It would be difficult these days to survey the landscape without seeing a veritable minefield of risks: natural disasters, data breaches, and quality-control failures resulting in widespread product recalls. No wonder risk management is such a hot topic.
And while big corporations are adopting formal methodologies such as enterprise risk management (ERM) systems or hiring chief risk officers, midsized businesses may not find such options within reach.
That doesn’t mean you ignore risk. Rather, you make risk management part of the decision-making process at every level of the organization. In a 2010 white paper, management consulting firm McKinsey & Company recommends a top-down, bottom-up approach to risk management, which involves training middle managers and front-line employees on how to identify risks in their area, and establish a process in which these threats are communicated upward for rapid evaluation and mitigation. Here are a few considerations when building a risk-intelligent culture:
- Communicate core values. Changing corporate culture to embrace risk awareness and risk management starts at the top. Business owners and C-suite executives must define and communicate core values that emphasize how you do business, and the commitments you make to core constituencies, including customers and employees.
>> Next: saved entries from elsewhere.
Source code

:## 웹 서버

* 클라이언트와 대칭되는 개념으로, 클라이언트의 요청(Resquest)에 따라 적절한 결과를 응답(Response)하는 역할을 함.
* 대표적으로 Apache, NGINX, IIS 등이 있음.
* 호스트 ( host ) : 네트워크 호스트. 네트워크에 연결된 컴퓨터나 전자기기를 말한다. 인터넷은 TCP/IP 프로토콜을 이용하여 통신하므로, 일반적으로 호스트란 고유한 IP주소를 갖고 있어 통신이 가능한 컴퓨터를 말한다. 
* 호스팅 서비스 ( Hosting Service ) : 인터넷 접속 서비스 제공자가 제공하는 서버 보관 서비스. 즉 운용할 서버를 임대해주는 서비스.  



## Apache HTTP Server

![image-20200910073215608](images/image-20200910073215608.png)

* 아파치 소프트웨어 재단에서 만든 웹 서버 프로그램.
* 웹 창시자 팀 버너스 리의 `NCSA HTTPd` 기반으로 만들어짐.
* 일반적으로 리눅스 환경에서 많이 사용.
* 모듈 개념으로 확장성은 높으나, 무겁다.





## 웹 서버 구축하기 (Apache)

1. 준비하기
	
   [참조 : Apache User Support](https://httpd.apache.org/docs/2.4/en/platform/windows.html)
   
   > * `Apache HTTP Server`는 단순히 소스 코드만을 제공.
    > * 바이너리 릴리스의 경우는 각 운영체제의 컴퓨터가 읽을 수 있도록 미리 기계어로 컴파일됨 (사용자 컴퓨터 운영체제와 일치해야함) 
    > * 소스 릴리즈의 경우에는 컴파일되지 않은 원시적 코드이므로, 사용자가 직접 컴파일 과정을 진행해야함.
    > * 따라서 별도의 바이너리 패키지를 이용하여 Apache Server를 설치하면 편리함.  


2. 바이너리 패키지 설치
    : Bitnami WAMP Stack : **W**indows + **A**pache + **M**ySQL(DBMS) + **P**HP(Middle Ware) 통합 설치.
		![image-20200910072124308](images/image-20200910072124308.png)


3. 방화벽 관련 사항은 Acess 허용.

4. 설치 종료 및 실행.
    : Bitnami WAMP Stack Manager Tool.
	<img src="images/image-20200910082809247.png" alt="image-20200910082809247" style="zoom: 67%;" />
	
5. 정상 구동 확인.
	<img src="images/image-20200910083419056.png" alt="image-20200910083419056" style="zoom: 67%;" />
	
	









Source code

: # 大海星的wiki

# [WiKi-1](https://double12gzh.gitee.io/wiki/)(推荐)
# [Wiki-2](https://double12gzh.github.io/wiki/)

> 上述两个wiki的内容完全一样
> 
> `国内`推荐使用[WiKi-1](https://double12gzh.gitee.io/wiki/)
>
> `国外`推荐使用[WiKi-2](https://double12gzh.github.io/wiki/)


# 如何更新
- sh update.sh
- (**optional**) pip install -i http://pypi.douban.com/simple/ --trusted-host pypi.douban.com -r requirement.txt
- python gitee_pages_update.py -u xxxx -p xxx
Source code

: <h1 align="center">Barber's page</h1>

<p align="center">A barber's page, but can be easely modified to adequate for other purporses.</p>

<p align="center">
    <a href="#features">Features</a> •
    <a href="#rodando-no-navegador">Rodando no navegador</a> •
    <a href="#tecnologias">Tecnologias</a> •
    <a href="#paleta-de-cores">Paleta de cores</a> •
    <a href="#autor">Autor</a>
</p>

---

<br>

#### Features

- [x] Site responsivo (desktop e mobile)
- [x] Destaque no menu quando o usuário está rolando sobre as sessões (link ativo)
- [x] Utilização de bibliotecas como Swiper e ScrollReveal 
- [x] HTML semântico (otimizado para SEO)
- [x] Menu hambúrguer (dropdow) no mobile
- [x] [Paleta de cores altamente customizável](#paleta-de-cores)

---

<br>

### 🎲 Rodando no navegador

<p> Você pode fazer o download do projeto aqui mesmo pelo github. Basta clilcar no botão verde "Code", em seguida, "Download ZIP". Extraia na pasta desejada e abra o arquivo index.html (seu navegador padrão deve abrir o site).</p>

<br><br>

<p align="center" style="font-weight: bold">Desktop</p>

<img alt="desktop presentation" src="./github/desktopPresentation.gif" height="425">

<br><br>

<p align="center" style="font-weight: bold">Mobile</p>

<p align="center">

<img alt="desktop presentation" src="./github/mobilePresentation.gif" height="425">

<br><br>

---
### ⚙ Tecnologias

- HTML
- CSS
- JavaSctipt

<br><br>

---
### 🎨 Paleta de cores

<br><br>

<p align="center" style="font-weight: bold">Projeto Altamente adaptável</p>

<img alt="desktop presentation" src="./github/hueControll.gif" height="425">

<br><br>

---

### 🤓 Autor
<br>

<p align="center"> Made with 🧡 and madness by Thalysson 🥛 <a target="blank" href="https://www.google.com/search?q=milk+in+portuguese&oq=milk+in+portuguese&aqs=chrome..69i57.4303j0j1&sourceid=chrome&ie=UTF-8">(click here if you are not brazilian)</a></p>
This could be part of, or augment, an existing mission statement. What’s more, senior leadership must walk the walk, modeling these values in their behavior.
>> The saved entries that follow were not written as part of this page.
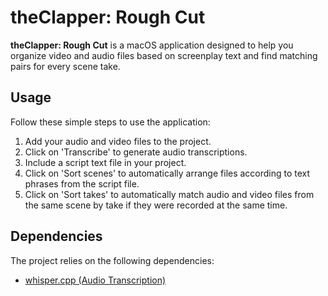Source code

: # theClapper: Rough Cut

**theClapper: Rough Cut** is a macOS application designed to help you organize video and audio files based on screenplay text and find matching pairs for every scene take.

## Usage

Follow these simple steps to use the application:

1. Add your audio and video files to the project.
2. Click on 'Transcribe' to generate audio transcriptions.
3. Include a script text file in your project.
4. Click on 'Sort scenes' to automatically arrange files according to text phrases from the script file.
5. Click on 'Sort takes' to automatically match audio and video files from the same scene by take if they were recorded at the same time.

## Dependencies

The project relies on the following dependencies:

- [whisper.cpp (Audio Transcription)](https://github.com/ggerganov/whisper.cpp)
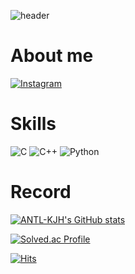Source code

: ![header](https://capsule-render.vercel.app/api?type=waving&color=random&height=400&section=header&text=Welcome%20to%20%-nl-KJH's%20GitHub&animation=fadeIn&fontSize=120&fontAlignY=100)
<!--참고(https://github.com/kyechan99/capsule-render#color)-->

<!--# Welcome to JH KIM's GitHub 👋-->
# About me
<a href="https://www.instagram.com/jh_k_0222/"><img alt="Instagram" src="https://img.shields.io/badge/Instagram-E4405F?style=for-the-badge&logo=Instagram&logoColor=white"/></a>

# Skills
<img alt="C"
src="https://img.shields.io/badge/C-A8B9CC?style=for-the-badge&logo=C&logoColor=white"/> <img alt="C++"                                                             src="https://img.shields.io/badge/C++-00599C?style=for-the-badge&logo=C%2B%2B&logoColor=white"/> <img alt="Python"
src="https://img.shields.io/badge/Python-3776AB?style=for-the-badge&logo=Python&logoColor=white"/>

# Record
<!--GitHub stats-->
[![ANTL-KJH's GitHub stats](https://github-readme-stats.vercel.app/api?username=ANTL-KJH)](https://github.com/anuraghazra/github-readme-stats)  

<!--BaekJoon Online Judge-->
[![Solved.ac Profile](http://mazassumnida.wtf/api/v2/generate_badge?boj=antl_kjh)](https://solved.ac/antl_kjh/)

[![Hits](https://hits.seeyoufarm.com/api/count/incr/badge.svg?url=https%3A%2F%2Fgithub.com%2FANTL-KJH&count_bg=%23000000&title_bg=%23000000&icon=&icon_color=%23E7E7E7&title=ANTL-KJH%27s+GitHub&edge_flat=false)](https://hits.seeyoufarm.com)


<!--
**ANTL-KJH/ANTL-KJH** is a ✨ _special_ ✨ repository because its `README.md` (this file) appears on your GitHub profile.

Here are some ideas to get you started:

- 🔭 I’m currently working on ...
- 🌱 I’m currently learning ...
- 👯 I’m looking to collaborate on ...
- 🤔 I’m looking for help with ...
- 💬 Ask me about ...
- 📫 How to reach me: ...
- 😄 Pronouns: ...
- ⚡ Fun fact: ...
-->
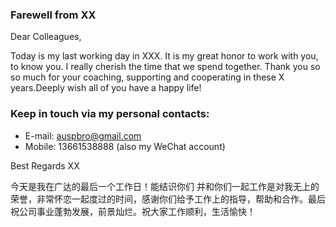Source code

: ### Farewell from XX

Dear Colleagues,

Today is my last working day in XXX. It is my great honor to work with you, to know you. I really cherish the time that we spend together.  Thank you so so much for your coaching, supporting and cooperating in these X years.Deeply wish all of you have a happy life!

### Keep in touch via my personal contacts:
* E-mail: <auspbro@gmail.com>
* Mobile: 13661538888 (also my WeChat account)

Best Regards
XX


今天是我在广达的最后一个工作日！能结识你们 并和你们一起工作是对我无上的荣誉，非常怀恋一起度过的时间，感谢你们给予工作上的指导，帮助和合作。最后祝公司事业蓬勃发展，前景灿烂。祝大家工作顺利，生活愉快！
- Create a safe environment. One of the biggest cultural barriers to effective risk management is fear among employees and middle managers that identifying risks could lead to retribution: problems get swept under the carpet, mistakes are buried, and potential roadblocks left out of strategic analyses. Companies that foster open communication and embrace challenges to authority are far better prepared to face potential risks than those that stifle such discussions. Risk reporting should be acknowledged and rewarded; at the very least, employees should be made to feel their concerns have been given careful attention.
- Take a just-enough approach to controls and processes. In “Managing the People Side of Risk,” McKinsey & Company partners Alexis Krivkovich and Cindy Levy argue that while controls and processes that reduce risk are critically important, over-regulating how people perform their jobs can have the opposite effect: Employees skirt rules they see as unnecessarily burdensome, which undermines respect for all procedures, even more reasonable ones. The better approach would be to engage front-line employees in devising processes that fit into the way they work. Their participation may well bring to light overlooked issues, and has the added value of their taking ownership - and accountability - for results.
- Provide a conduit. Even without an elaborate ERM, midsized companies can set up a process for identifying and prioritizing risks with a cross-functional risk management team. The formal structure underscores the importance of managing risk across the organization, while providing the ability to fully recognize company-wide threats and opportunities, as well as a way to respond quickly to unexpected issues as they emerge.
- Remain vigilant. Another threat to effective risk management is benign neglect. The longer you operate without serious incident, the more potential risks fall off the radar. Conducting periodic reviews and spot-checks will keep everyone on their toes with the added benefit of uncovering more potential issues. Additionally, it makes sense to refresh the membership of the risk team, perhaps by establishing “term limits.”
It’s important to point out that creating a risk-intelligent culture doesn’t mean avoiding risk altogether, nor does it mean stifling innovation. In fact, the opposite is true: Only by being fully aware of the risks involved in any initiative can you have the confidence to move forward.